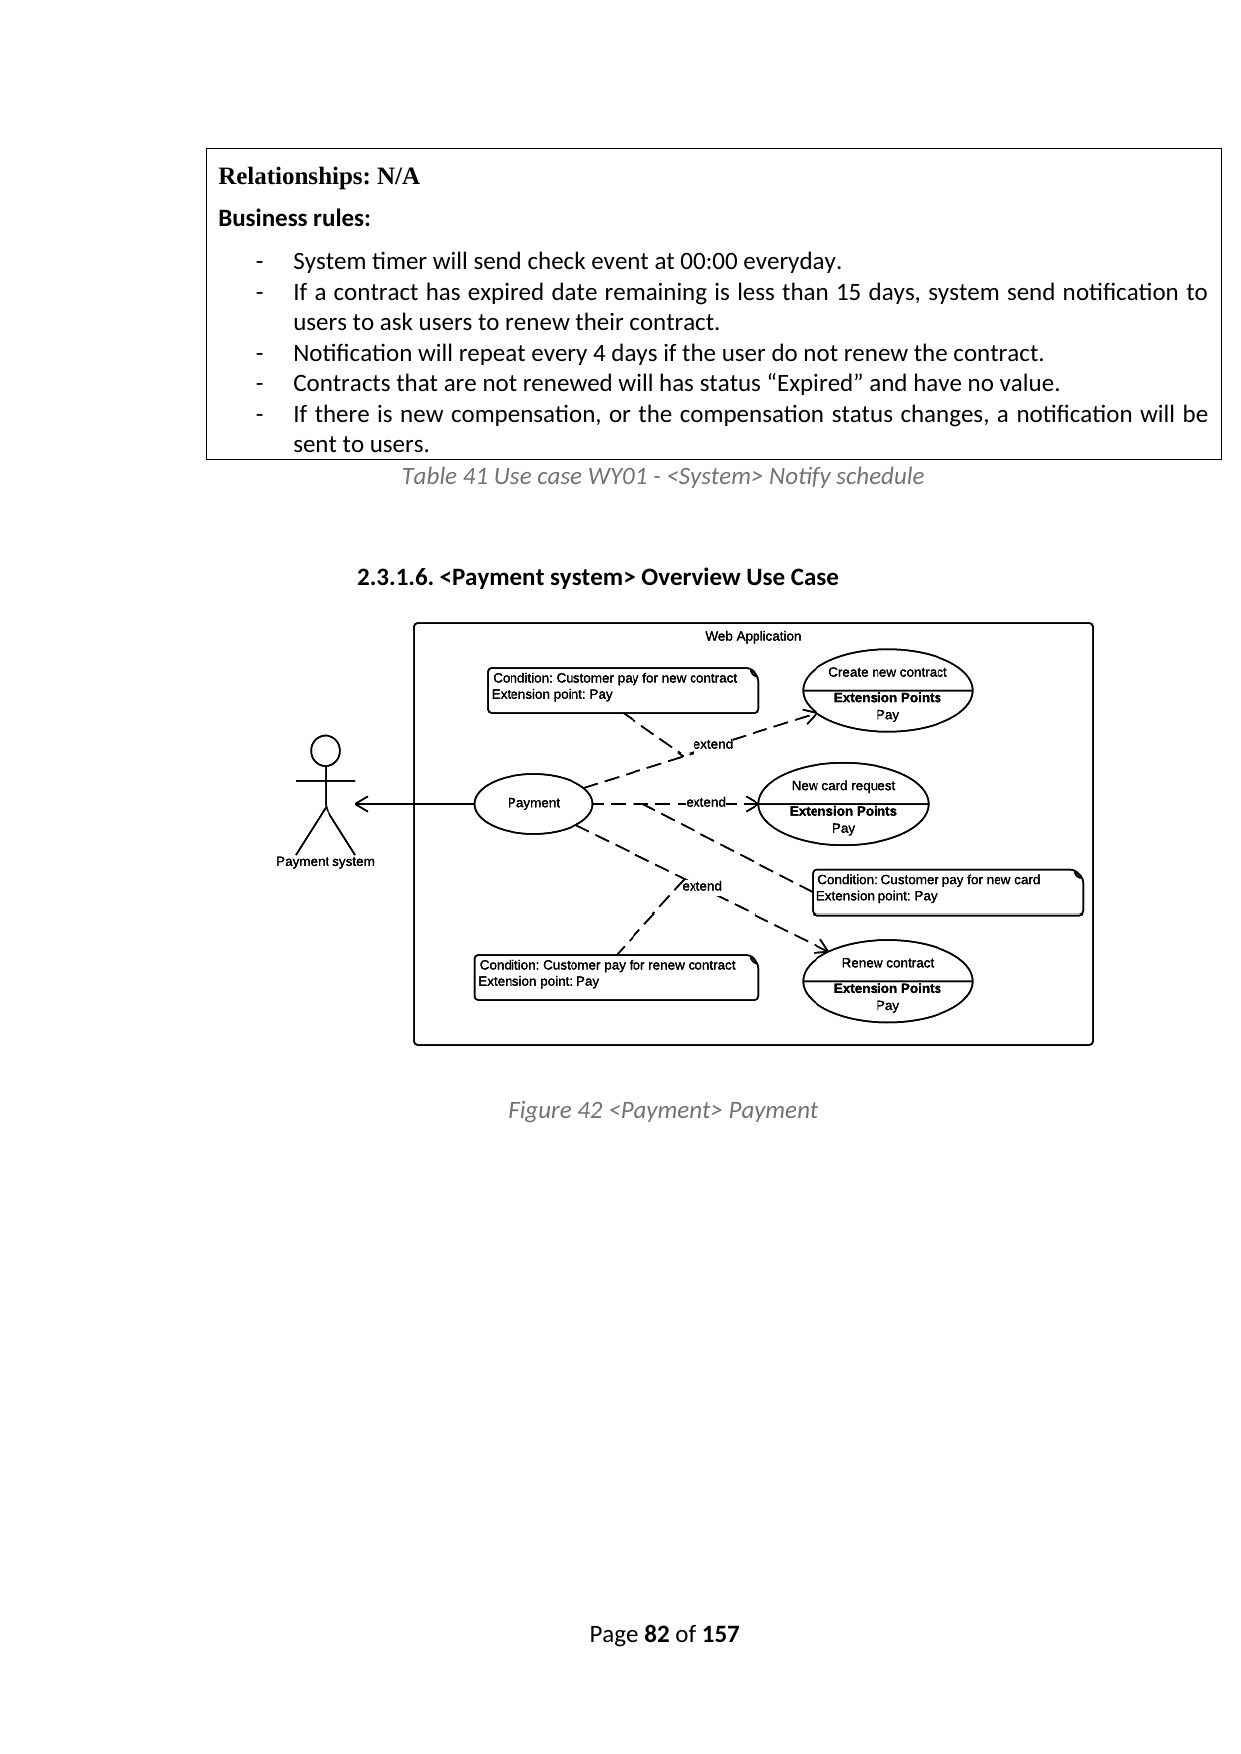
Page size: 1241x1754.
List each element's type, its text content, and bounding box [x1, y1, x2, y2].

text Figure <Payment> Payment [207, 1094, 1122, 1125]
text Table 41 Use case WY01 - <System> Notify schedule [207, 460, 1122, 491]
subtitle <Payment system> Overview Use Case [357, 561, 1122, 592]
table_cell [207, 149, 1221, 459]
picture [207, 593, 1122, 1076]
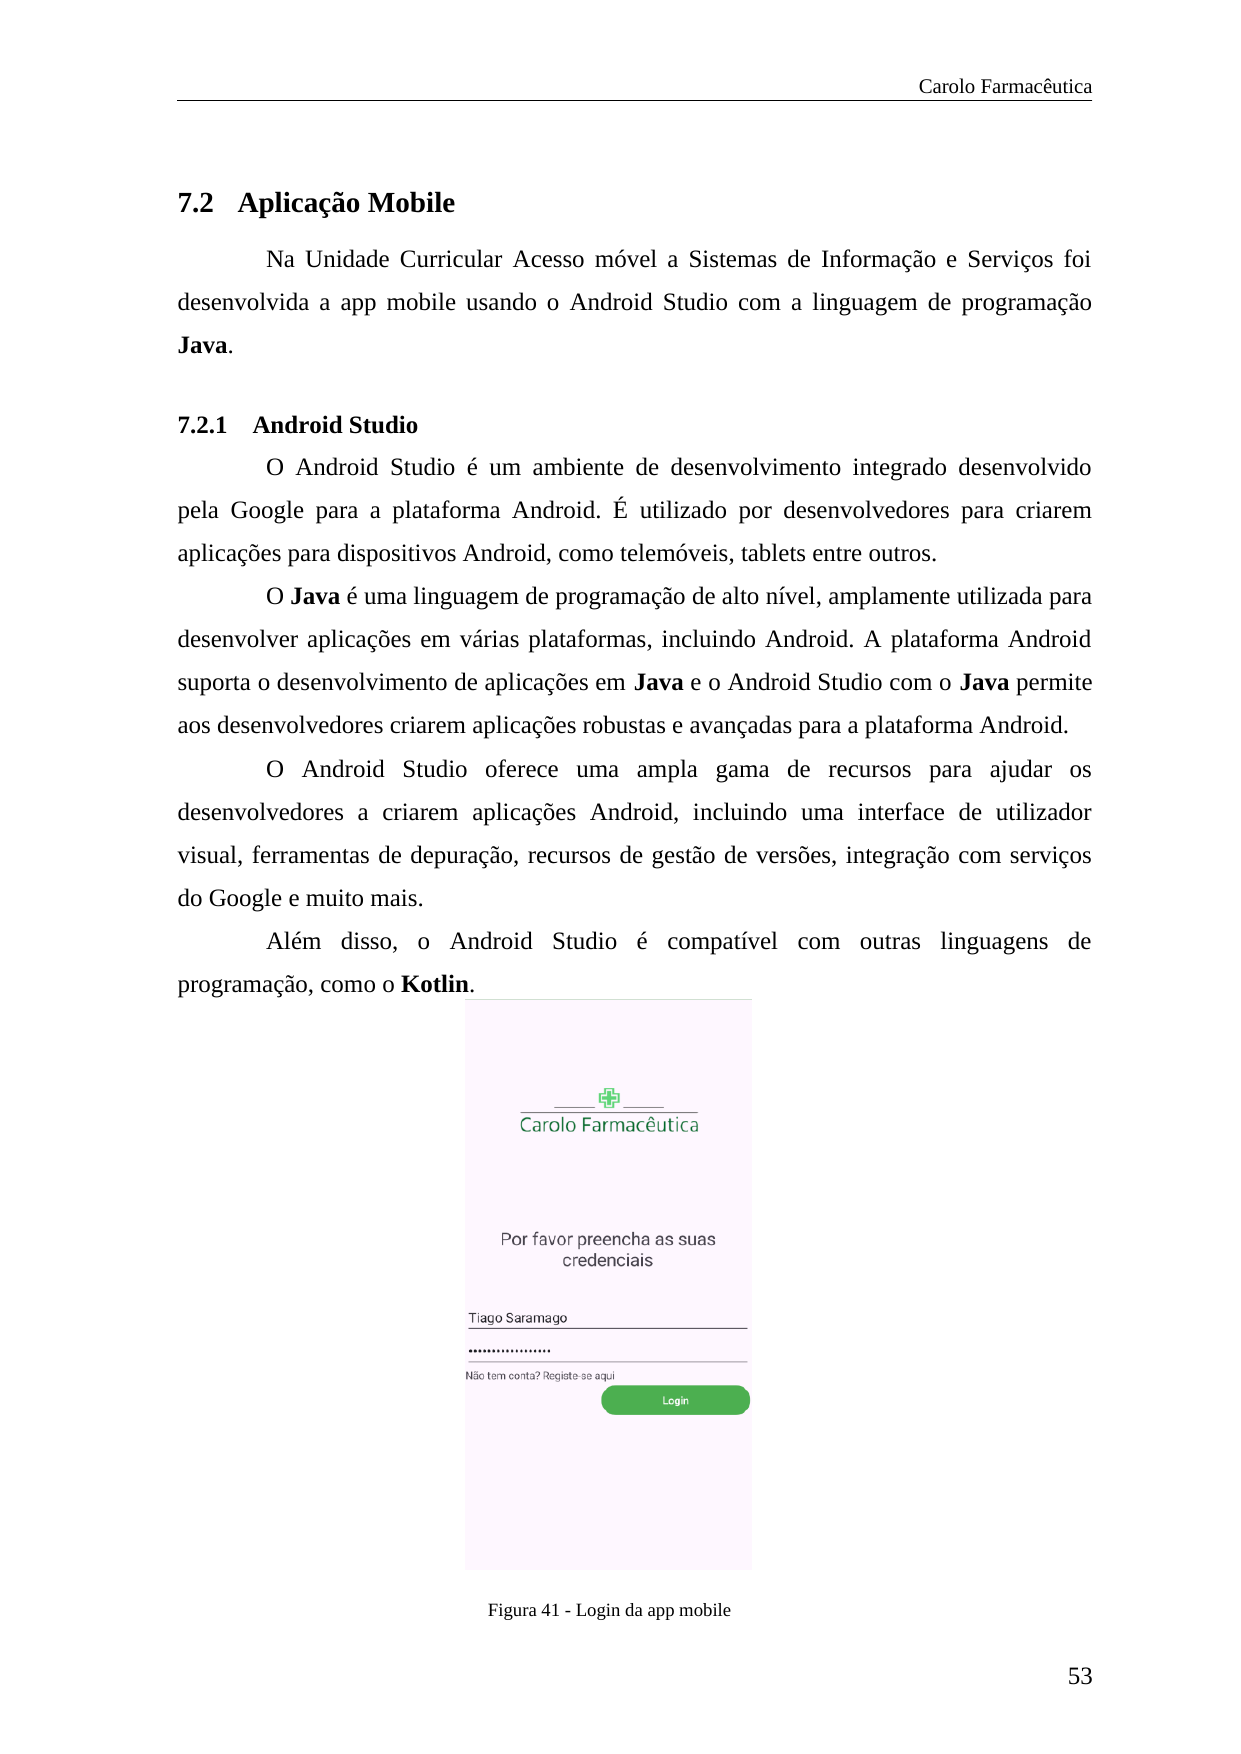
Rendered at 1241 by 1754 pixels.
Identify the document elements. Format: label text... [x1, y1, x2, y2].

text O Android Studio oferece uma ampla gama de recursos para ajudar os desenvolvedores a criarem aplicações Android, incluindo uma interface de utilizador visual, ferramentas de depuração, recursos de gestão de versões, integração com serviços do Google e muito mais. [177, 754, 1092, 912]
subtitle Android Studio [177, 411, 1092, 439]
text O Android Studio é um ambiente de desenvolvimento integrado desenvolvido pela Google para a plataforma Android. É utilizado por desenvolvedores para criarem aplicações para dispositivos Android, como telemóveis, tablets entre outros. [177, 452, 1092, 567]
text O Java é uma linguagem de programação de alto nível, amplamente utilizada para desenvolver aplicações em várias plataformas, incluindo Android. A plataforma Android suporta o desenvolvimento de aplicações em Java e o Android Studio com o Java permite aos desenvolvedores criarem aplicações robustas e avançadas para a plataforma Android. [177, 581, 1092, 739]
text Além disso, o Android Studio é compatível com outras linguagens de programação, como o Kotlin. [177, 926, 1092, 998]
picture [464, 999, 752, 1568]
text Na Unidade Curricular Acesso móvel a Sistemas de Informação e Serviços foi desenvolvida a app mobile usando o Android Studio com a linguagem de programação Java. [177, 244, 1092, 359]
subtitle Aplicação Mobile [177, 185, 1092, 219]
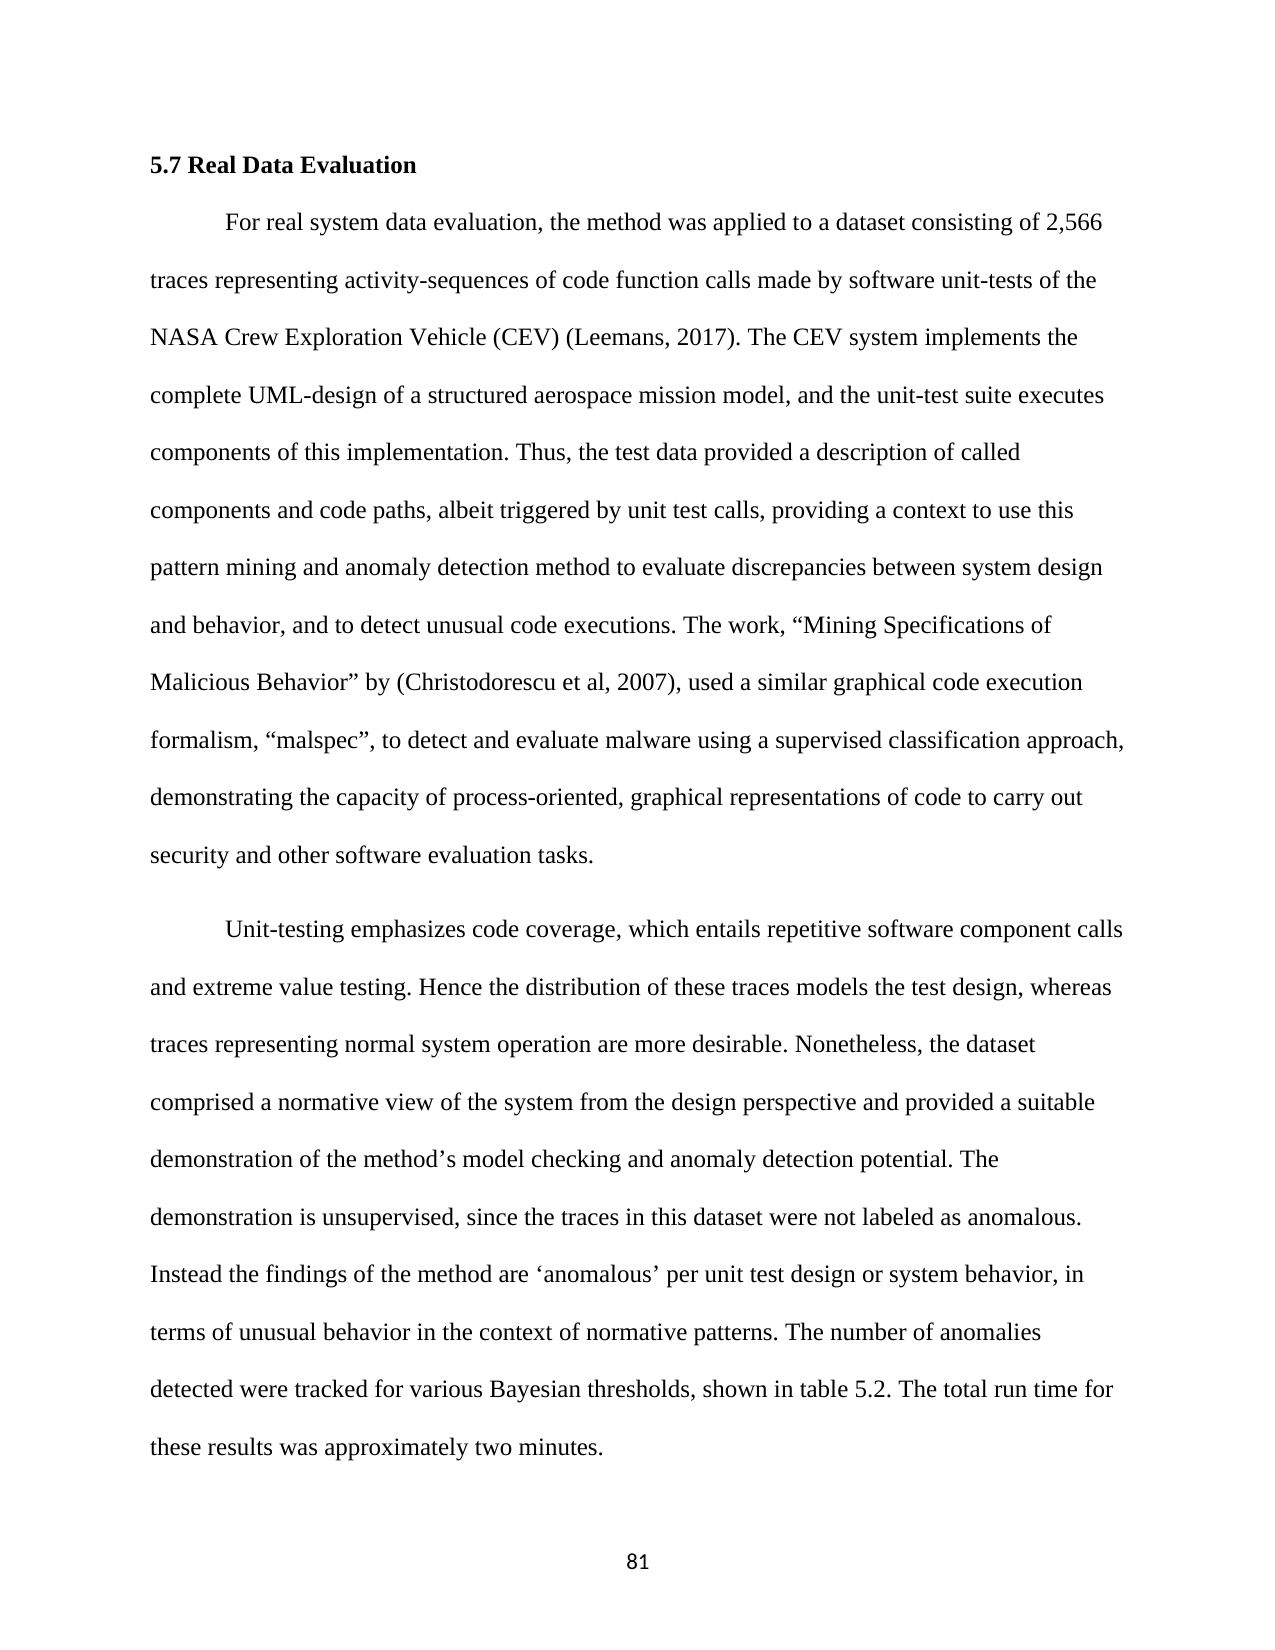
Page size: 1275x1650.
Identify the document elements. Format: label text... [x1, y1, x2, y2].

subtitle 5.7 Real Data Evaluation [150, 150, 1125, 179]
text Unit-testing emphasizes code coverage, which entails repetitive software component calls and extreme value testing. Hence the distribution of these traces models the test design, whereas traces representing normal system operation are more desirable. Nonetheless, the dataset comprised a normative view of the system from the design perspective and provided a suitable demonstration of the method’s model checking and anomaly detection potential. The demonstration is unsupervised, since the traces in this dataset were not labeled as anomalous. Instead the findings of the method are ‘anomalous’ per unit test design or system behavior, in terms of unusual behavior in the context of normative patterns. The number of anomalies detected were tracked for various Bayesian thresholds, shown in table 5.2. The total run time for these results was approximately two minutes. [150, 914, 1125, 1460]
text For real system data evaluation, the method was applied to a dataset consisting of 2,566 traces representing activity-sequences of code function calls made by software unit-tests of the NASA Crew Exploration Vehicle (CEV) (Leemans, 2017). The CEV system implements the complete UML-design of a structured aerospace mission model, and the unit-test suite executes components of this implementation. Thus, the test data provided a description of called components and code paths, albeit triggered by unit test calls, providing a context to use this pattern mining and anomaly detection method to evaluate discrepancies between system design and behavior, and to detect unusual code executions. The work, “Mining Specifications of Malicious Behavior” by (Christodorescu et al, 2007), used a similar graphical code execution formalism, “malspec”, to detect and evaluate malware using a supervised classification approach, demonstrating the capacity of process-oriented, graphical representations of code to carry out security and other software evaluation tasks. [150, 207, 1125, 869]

+ + + + + + +

#### EXERCISE INSTRUCTIONS:
The job is to set down the whole listing exactly, excluding any images.

#### EXPECTED ANSWER:
Page size: 1241x1754.
List each element's type, its text content, and bounding box [x1, y1, x2, y2].

text Figure <Payment> Payment [207, 1094, 1122, 1125]
text Table 41 Use case WY01 - <System> Notify schedule [207, 460, 1122, 491]
subtitle <Payment system> Overview Use Case [357, 561, 1122, 592]
table_cell [207, 149, 1221, 459]
picture [207, 593, 1122, 1076]
Rendered at 1241 by 1754 pixels.
Identify the document elements. Format: label text... [x1, y1, x2, y2].

text O Android Studio oferece uma ampla gama de recursos para ajudar os desenvolvedores a criarem aplicações Android, incluindo uma interface de utilizador visual, ferramentas de depuração, recursos de gestão de versões, integração com serviços do Google e muito mais. [177, 754, 1092, 912]
subtitle Android Studio [177, 411, 1092, 439]
text O Android Studio é um ambiente de desenvolvimento integrado desenvolvido pela Google para a plataforma Android. É utilizado por desenvolvedores para criarem aplicações para dispositivos Android, como telemóveis, tablets entre outros. [177, 452, 1092, 567]
text O Java é uma linguagem de programação de alto nível, amplamente utilizada para desenvolver aplicações em várias plataformas, incluindo Android. A plataforma Android suporta o desenvolvimento de aplicações em Java e o Android Studio com o Java permite aos desenvolvedores criarem aplicações robustas e avançadas para a plataforma Android. [177, 581, 1092, 739]
text Além disso, o Android Studio é compatível com outras linguagens de programação, como o Kotlin. [177, 926, 1092, 998]
picture [464, 999, 752, 1568]
text Na Unidade Curricular Acesso móvel a Sistemas de Informação e Serviços foi desenvolvida a app mobile usando o Android Studio com a linguagem de programação Java. [177, 244, 1092, 359]
subtitle Aplicação Mobile [177, 185, 1092, 219]
Page size: 1275x1650.
Identify the document elements. Format: label text... [x1, y1, x2, y2].

subtitle 5.7 Real Data Evaluation [150, 150, 1125, 179]
text Unit-testing emphasizes code coverage, which entails repetitive software component calls and extreme value testing. Hence the distribution of these traces models the test design, whereas traces representing normal system operation are more desirable. Nonetheless, the dataset comprised a normative view of the system from the design perspective and provided a suitable demonstration of the method’s model checking and anomaly detection potential. The demonstration is unsupervised, since the traces in this dataset were not labeled as anomalous. Instead the findings of the method are ‘anomalous’ per unit test design or system behavior, in terms of unusual behavior in the context of normative patterns. The number of anomalies detected were tracked for various Bayesian thresholds, shown in table 5.2. The total run time for these results was approximately two minutes. [150, 914, 1125, 1460]
text For real system data evaluation, the method was applied to a dataset consisting of 2,566 traces representing activity-sequences of code function calls made by software unit-tests of the NASA Crew Exploration Vehicle (CEV) (Leemans, 2017). The CEV system implements the complete UML-design of a structured aerospace mission model, and the unit-test suite executes components of this implementation. Thus, the test data provided a description of called components and code paths, albeit triggered by unit test calls, providing a context to use this pattern mining and anomaly detection method to evaluate discrepancies between system design and behavior, and to detect unusual code executions. The work, “Mining Specifications of Malicious Behavior” by (Christodorescu et al, 2007), used a similar graphical code execution formalism, “malspec”, to detect and evaluate malware using a supervised classification approach, demonstrating the capacity of process-oriented, graphical representations of code to carry out security and other software evaluation tasks. [150, 207, 1125, 869]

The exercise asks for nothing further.